Eastern Canada consists of the Appalachian region and the Great Lakes-Saint Lawrence lowlands. The former embraces Newfoundland, Nova Scotia, New Brunswick, and Prince Edward Island, and the Gaspé Peninsula of Québec. This region is an extension of the Appalachian mountain system (continuations of the Green Mountains of Vermont and the White Mountains of New Hampshire) and of the Atlantic Coastal Plain. The Great Lakes-Saint Lawrence lowlands region, covering an area of about 98,420 sq km (about 38,000 sq mi) in southern Québec and Ontario, is a generally level plain. This region includes the largest expanse of cultivable land in eastern and central Canada and most of the manufacturing industries of the nation.

Bordering the Canadian Shield on the west is the Interior Plains, an extension of the Great Plains of the United States. About 1300 km (about 800 mi) wide at the U.S. border, it narrows to about one-quarter of that size west of Great Bear Lake and widens again at the mouth of the Mackenzie River on the coast of the Arctic Ocean to about 500 km (about 300 mi). Within the Interior Plains are the northeastern corner of British Columbia, most of Alberta, the southern half of Saskatchewan, and the southern third of Manitoba. This region contains the most fertile soil in Canada.

● ● ● ● ●

● Description of the task:
Transcribe the stretch of the text on Canada's physical regions from "Eastern Canada consists" through "of the nation." without changing any word or punctuation mark.

● Dataset content:
● ● ● ● ●

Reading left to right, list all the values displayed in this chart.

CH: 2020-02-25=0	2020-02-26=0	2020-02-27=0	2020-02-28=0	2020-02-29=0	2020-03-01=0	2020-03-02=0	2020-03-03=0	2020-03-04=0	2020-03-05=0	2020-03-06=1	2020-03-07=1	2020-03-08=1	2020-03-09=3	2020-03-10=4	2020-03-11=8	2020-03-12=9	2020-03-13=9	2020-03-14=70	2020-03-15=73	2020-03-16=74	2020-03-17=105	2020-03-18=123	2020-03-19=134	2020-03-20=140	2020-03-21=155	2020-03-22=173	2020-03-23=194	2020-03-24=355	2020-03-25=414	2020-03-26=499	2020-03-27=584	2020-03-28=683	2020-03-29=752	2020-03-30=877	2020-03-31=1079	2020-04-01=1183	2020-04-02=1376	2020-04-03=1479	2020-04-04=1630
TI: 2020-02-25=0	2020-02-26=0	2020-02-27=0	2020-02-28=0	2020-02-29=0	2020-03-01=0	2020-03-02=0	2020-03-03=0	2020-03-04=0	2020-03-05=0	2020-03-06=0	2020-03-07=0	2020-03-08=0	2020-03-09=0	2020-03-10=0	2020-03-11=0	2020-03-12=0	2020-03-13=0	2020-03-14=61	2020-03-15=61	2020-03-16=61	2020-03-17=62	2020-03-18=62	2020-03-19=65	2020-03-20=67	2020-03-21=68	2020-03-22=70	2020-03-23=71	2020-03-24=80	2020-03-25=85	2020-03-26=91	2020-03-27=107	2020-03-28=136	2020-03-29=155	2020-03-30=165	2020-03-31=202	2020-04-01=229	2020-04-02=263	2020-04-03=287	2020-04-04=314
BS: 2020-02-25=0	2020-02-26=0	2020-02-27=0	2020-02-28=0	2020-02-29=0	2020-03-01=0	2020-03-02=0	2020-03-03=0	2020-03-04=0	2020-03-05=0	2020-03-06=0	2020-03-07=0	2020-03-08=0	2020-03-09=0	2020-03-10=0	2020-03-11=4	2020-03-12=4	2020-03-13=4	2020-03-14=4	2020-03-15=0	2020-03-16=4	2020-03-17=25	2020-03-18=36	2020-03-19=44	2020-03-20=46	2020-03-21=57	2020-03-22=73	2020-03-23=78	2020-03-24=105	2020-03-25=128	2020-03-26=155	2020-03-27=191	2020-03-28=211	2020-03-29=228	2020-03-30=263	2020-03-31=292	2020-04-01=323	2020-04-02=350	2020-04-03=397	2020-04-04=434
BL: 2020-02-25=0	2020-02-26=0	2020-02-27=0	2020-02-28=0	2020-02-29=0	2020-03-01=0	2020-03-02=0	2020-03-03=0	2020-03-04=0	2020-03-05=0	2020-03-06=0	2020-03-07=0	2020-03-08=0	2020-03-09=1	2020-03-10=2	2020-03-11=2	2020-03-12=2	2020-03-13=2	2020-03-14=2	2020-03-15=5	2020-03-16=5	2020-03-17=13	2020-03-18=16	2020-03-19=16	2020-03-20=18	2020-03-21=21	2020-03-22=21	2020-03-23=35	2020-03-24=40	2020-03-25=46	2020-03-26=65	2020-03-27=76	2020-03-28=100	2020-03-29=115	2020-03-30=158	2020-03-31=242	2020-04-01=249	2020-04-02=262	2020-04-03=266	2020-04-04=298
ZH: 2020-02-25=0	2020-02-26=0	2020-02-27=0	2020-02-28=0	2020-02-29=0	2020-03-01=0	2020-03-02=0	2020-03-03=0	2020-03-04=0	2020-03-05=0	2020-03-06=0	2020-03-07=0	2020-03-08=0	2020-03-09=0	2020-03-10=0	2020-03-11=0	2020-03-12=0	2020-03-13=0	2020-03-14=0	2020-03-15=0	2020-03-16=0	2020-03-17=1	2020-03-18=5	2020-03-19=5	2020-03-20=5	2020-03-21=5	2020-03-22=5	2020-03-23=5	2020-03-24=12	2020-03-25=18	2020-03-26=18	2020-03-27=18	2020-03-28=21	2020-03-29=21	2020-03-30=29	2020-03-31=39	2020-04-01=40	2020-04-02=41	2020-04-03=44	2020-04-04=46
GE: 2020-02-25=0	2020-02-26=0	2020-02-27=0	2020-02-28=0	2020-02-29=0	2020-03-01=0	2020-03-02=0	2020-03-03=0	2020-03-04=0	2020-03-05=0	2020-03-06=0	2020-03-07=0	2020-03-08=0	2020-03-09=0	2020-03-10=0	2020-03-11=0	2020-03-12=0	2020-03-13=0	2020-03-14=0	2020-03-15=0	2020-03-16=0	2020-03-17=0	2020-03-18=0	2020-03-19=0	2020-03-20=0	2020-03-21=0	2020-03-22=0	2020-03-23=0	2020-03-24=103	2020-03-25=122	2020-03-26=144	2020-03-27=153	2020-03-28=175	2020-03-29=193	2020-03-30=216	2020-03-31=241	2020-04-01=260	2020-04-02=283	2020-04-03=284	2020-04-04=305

● ● ● ● ●

● Exercise solution:
Eastern Canada consists of the Appalachian region and the Great Lakes-Saint Lawrence lowlands. The former embraces Newfoundland, Nova Scotia, New Brunswick, and Prince Edward Island, and the Gaspé Peninsula of Québec. This region is an extension of the Appalachian mountain system (continuations of the Green Mountains of Vermont and the White Mountains of New Hampshire) and of the Atlantic Coastal Plain. The Great Lakes-Saint Lawrence lowlands region, covering an area of about 98,420 sq km (about 38,000 sq mi) in southern Québec and Ontario, is a generally level plain. This region includes the largest expanse of cultivable land in eastern and central Canada and most of the manufacturing industries of the nation.